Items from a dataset
────────────────────
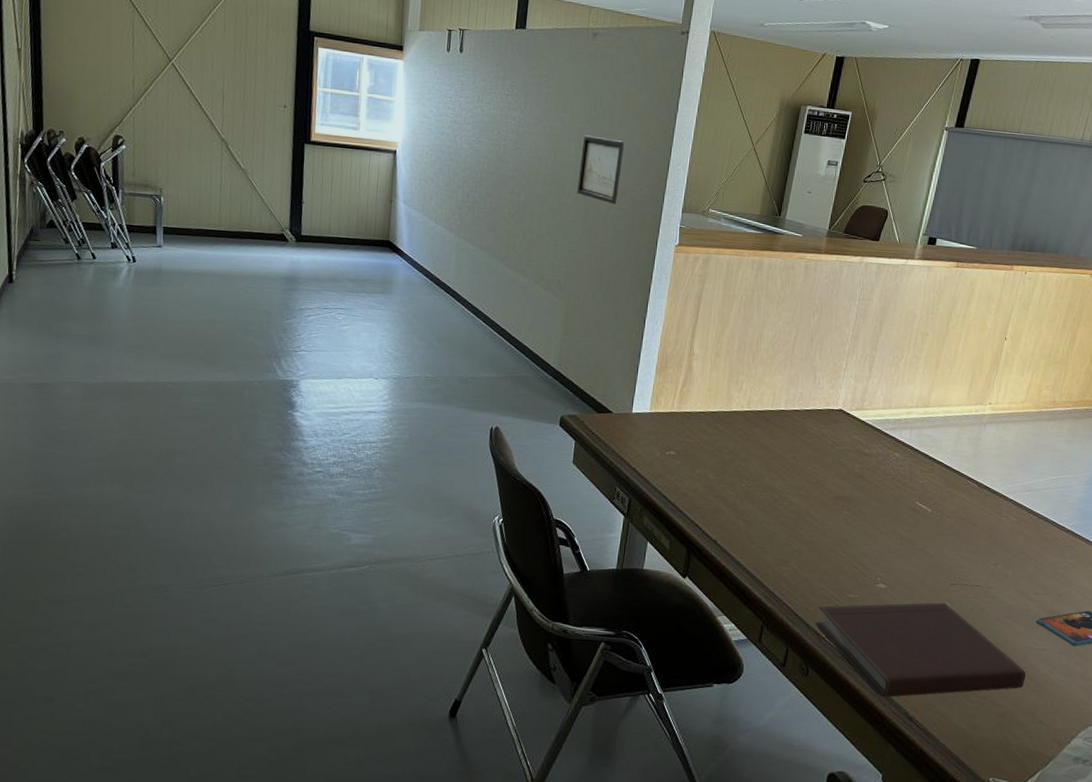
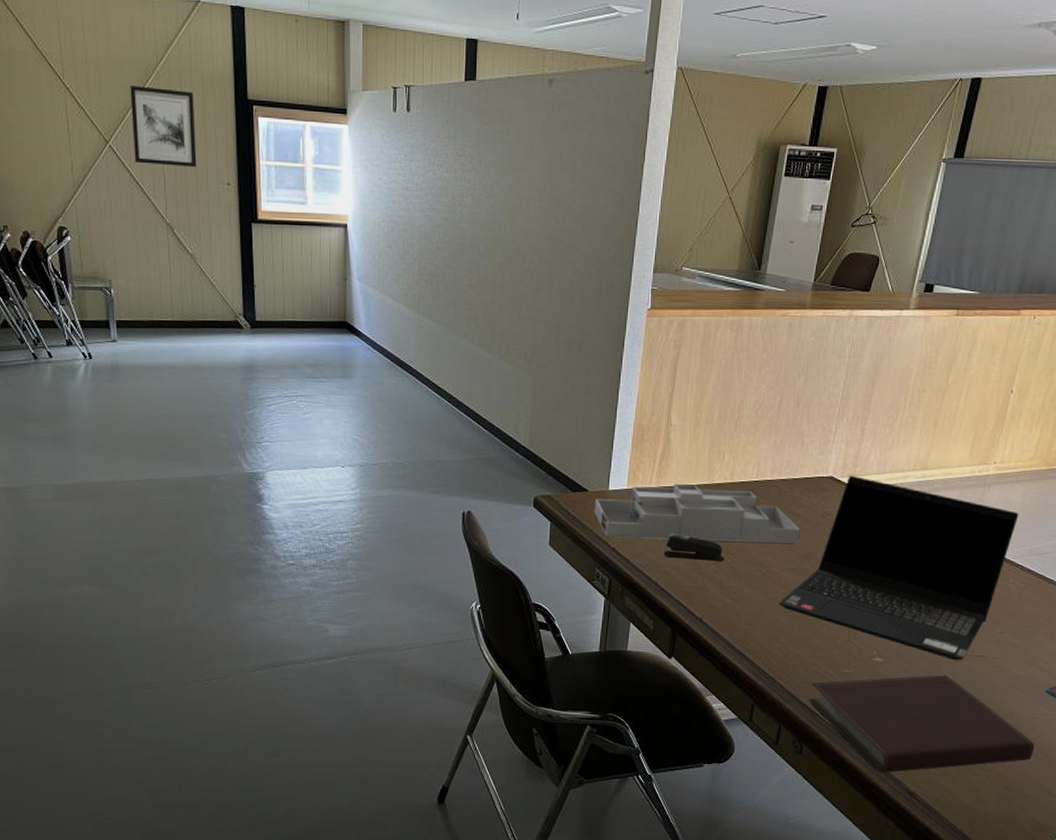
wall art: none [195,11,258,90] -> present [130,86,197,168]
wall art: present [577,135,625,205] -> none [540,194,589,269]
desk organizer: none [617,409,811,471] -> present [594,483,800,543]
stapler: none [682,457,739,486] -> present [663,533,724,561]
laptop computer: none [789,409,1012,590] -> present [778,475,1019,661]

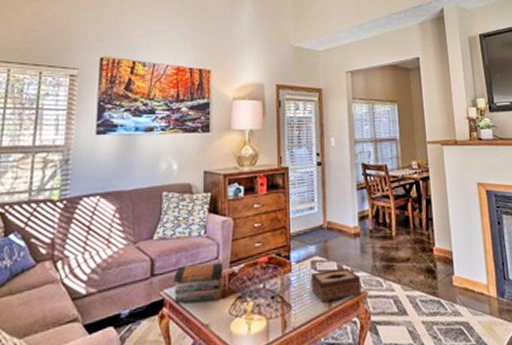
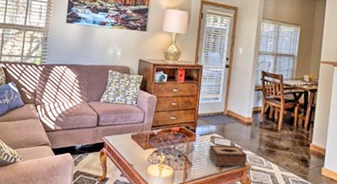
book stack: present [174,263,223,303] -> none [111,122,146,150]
────────────────────
▸ YOUR TASK: With all pictures omitted, repeat every record above word for word.

▸ TASK RESULT:
wall art: none [195,11,258,90] -> present [130,86,197,168]
wall art: present [577,135,625,205] -> none [540,194,589,269]
desk organizer: none [617,409,811,471] -> present [594,483,800,543]
stapler: none [682,457,739,486] -> present [663,533,724,561]
laptop computer: none [789,409,1012,590] -> present [778,475,1019,661]

book stack: present [174,263,223,303] -> none [111,122,146,150]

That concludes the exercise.